Department of Emergency and Critical Care Medicine, Saitama Medical Center, Saitama Medical University, 1981 Kamoda, Kawagoe-shi, Saitama-ken, 350-8550, Japan.
BMC Surg. 2022 Jun 2;22(1):210. doi: 10.1186/s12893-022-01660-6.
Currently, damage control surgery (DCS) employing multiple-staged laparotomy (MSL) is a standard hemostatic approach for treating trauma patients with unstable hemodynamics attributable to massive hemoperitoneum. Based on these findings, we had frequently employed MSL as a part of our hemostatic strategy for the patients, but with unsatisfactory outcomes. On the other hand, with the establishment of damage control resuscitation (DCR), it has become possible to avoid trauma-induced coagulopathy and to achieve adequate hemostasis with single-staged laparotomy (SSL). Consequently, our institutional strategy for surgical hemostasis of the patients has gradually shifted from MSL to SSL with implementation of DCR. The purpose of the study is to evaluate the impact of this shift in the strategy by comparing outcomes of the patients between those underwent MSL and those underwent SSL employing propensity score matching.
This retrospective, single-center, observational study evaluated outcomes of hemodynamically unstable patients with traumatic massive hemoperitoneum requiring surgical intervention between 2005 and 2020. The patient population was divided into two groups: a SSL group and a MSL group. Propensity score matching was used to adjust for differences in baseline characteristics in the two groups, a one-to-one matched analysis using nearest-neighbor matching was performed based on the estimated propensity score of each group. The primary outcome was in-hospital mortality, and secondary outcomes were 48-h mortality and 28-day mortality.
A total of 170 patients met the inclusion criteria; 141 patients underwent SSL, and 29 underwent MSL. In the propensity-matched analysis with 27 pairs, the SSL group had significantly lower in-hospital mortality (odds ratio [OR] 0.154; 95% confidence interval (CI) 0.035 to 0.682) and 28-day mortality (OR 0.200; 95% CI 0.044 to 0.913) than the MSL group, but the 48-h mortality did not differ significantly between the two groups (25.9% vs. 44.4%; OR 0.375; 95% CI 0.099-1.414).
Single-staged laparotomy may be an effective surgical treatment for the traumatic massive hemoperitoneum cases with hemodynamic instability, if conducted following sufficient damage control resuscitation and performed by an experienced surgeon.

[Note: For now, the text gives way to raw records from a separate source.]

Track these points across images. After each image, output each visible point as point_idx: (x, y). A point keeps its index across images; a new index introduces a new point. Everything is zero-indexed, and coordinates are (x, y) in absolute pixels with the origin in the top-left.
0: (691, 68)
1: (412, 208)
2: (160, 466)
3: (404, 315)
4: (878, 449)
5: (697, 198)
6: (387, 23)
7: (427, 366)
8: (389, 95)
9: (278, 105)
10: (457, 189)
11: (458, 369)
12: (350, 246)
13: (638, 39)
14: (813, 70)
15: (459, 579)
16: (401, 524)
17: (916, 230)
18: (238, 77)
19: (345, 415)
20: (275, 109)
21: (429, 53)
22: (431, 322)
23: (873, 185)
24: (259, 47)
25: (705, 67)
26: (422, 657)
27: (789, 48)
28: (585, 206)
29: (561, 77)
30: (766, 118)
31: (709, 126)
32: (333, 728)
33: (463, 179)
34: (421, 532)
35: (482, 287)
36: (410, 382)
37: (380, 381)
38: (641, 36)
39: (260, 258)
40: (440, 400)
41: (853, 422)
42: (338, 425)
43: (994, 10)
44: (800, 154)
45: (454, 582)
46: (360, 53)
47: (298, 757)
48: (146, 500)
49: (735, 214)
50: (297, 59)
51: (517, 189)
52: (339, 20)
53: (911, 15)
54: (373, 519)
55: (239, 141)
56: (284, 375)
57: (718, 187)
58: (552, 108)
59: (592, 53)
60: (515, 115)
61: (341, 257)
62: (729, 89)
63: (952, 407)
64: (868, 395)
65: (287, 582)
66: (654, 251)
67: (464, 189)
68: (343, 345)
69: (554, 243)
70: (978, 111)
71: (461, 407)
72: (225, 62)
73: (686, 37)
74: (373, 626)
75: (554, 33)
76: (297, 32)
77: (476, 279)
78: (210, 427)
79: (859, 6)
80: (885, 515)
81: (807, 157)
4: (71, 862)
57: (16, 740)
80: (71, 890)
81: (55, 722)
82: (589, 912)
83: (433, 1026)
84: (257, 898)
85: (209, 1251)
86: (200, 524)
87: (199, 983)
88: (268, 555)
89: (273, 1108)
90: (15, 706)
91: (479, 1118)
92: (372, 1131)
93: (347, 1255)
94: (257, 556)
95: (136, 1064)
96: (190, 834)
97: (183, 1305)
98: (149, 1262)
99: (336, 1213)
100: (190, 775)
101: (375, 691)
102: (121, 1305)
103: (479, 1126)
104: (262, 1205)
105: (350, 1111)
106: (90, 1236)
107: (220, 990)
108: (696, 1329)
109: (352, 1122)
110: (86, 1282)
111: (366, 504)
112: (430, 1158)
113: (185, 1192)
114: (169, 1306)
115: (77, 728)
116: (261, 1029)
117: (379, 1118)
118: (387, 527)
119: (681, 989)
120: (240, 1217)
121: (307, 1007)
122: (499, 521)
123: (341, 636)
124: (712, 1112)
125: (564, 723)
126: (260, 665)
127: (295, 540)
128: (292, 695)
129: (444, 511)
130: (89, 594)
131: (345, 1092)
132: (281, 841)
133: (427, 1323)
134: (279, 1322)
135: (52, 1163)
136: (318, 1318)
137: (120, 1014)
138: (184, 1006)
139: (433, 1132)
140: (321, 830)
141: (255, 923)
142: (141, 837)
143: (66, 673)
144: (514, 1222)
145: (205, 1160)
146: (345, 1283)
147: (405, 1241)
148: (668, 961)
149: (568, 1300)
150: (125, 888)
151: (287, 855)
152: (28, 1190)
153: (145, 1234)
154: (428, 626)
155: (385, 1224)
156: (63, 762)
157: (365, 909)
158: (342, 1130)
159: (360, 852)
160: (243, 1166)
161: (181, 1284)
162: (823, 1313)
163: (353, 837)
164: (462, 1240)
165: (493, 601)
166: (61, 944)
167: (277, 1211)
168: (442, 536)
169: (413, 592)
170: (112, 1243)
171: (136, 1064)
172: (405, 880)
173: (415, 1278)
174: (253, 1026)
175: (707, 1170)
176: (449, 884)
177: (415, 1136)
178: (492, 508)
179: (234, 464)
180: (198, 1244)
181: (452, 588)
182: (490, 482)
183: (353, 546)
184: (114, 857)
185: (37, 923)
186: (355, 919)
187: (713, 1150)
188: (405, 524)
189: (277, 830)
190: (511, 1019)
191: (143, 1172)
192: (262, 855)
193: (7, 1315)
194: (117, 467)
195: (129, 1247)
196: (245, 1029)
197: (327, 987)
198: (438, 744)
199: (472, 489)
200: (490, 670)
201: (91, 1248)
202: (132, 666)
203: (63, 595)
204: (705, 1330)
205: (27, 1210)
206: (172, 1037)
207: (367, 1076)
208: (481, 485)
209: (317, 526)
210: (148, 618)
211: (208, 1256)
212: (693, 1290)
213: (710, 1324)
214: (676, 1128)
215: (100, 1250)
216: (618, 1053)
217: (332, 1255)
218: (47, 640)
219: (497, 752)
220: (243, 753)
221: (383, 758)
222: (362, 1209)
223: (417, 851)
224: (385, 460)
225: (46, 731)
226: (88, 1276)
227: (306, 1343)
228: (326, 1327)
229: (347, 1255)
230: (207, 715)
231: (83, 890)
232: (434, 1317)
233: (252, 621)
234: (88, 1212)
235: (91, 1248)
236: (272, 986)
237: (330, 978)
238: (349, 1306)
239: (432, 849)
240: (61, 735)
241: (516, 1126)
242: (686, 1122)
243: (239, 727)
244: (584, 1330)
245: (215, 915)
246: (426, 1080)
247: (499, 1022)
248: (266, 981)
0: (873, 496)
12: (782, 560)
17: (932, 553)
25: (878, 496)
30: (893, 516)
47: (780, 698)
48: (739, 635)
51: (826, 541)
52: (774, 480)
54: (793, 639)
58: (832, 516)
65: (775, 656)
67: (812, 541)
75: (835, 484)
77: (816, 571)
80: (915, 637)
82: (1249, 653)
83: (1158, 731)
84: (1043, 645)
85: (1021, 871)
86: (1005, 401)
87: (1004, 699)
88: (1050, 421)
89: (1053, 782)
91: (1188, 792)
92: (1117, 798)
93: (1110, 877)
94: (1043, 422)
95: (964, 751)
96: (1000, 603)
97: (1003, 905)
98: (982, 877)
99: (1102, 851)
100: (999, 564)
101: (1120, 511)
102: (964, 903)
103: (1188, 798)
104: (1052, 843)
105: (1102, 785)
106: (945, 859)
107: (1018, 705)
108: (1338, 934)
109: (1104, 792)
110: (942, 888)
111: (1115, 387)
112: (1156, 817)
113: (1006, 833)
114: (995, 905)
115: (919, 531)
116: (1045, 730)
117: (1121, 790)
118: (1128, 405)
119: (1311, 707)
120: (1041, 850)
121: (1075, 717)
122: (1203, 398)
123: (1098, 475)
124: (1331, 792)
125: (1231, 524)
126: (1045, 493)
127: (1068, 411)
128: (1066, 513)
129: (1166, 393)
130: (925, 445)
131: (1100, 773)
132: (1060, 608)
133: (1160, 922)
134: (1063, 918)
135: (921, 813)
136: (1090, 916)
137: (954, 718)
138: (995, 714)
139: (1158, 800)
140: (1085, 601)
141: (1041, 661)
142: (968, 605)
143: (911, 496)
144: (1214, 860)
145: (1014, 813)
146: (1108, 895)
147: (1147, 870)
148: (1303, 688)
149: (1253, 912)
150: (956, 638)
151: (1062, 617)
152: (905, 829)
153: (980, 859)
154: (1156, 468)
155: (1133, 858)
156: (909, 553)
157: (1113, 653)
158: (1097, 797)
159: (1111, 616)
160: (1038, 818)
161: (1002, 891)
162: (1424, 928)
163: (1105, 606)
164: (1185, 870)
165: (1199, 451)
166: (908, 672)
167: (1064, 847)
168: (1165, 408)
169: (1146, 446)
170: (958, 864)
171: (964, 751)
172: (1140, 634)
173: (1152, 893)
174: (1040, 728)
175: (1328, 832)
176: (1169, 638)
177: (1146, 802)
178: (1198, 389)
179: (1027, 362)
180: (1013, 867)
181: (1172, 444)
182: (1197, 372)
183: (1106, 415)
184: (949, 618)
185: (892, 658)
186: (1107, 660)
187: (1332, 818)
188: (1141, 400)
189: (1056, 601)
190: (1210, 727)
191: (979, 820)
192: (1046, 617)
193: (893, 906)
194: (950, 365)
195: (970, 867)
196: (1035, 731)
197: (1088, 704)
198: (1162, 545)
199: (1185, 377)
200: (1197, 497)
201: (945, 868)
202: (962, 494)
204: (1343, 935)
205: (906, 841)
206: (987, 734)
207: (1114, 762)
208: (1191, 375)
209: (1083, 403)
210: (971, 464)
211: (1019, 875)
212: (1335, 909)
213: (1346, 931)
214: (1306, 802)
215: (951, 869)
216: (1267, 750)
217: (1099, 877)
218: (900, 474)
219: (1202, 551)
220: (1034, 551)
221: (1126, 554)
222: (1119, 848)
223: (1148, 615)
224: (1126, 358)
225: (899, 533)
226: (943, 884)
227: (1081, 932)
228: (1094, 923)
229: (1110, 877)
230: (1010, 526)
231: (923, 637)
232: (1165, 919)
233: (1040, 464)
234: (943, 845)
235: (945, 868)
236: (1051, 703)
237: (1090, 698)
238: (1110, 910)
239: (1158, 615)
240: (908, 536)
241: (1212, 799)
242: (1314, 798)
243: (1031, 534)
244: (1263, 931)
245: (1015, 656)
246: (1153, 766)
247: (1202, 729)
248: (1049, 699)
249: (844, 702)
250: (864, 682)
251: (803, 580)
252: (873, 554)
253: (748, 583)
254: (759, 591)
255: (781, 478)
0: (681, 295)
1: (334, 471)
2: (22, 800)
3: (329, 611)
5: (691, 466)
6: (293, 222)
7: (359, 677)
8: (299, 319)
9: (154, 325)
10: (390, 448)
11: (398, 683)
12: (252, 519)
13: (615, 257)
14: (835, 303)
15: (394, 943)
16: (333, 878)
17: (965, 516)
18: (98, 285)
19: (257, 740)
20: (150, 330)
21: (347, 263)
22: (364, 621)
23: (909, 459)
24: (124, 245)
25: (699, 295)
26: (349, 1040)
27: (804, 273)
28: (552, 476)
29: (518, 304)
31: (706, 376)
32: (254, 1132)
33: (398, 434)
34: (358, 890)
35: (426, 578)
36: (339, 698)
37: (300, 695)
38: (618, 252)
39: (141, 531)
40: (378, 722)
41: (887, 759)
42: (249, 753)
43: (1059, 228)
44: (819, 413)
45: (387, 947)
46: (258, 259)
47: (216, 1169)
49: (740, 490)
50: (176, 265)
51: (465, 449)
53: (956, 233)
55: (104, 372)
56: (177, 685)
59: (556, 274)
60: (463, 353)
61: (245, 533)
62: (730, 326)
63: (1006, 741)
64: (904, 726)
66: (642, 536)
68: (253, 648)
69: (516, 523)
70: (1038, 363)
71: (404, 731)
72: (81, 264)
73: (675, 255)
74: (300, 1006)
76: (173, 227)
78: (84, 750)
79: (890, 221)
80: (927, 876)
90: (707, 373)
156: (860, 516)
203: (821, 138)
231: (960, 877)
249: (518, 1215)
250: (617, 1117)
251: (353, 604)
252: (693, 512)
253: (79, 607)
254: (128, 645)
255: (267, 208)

目前,采用多阶段剖腹术(MSL)的损伤控制性手术(DCS)是治疗因大量血腹导致血流动力学不稳定的创伤患者的标准止血方法。基于这些发现,我们经常将 MSL 作为我们止血策略的一部分,但结果并不令人满意。另一方面,随着损伤控制性复苏(DCR)的建立,有可能避免创伤引起的凝血障碍,并通过单阶段剖腹术(SSL)实现充分止血。因此,随着 DCR 的实施,我们机构对患者手术止血的策略逐渐从 MSL 转向 SSL。本研究的目的是通过比较接受 MSL 和 SSL 的患者的结局,评估这种策略转变的影响,采用倾向评分匹配。
这是一项回顾性、单中心、观察性研究,评估了 2005 年至 2020 年间需要手术干预的血流动力学不稳定、创伤性大量血腹患者的结局。将患者分为两组:SSL 组和 MSL 组。采用倾向评分匹配调整两组间基线特征的差异,根据每组的估计倾向评分进行一对一匹配分析。主要结局是院内死亡率,次要结局是 48 小时死亡率和 28 天死亡率。
共有 170 名患者符合纳入标准;141 名患者接受了 SSL,29 名患者接受了 MSL。在 27 对的倾向评分匹配分析中,SSL 组的院内死亡率(优势比 [OR] 0.154;95%置信区间 [CI] 0.035 至 0.682)和 28 天死亡率(OR 0.200;95%CI 0.044 至 0.913)明显低于 MSL 组,但两组的 48 小时死亡率无明显差异(25.9%比 44.4%;OR 0.375;95%CI 0.099 至 1.414)。
如果在充分的损伤控制性复苏后进行,并由经验丰富的外科医生进行,单阶段剖腹术可能是治疗血流动力学不稳定的创伤性大量血腹的有效手术治疗方法。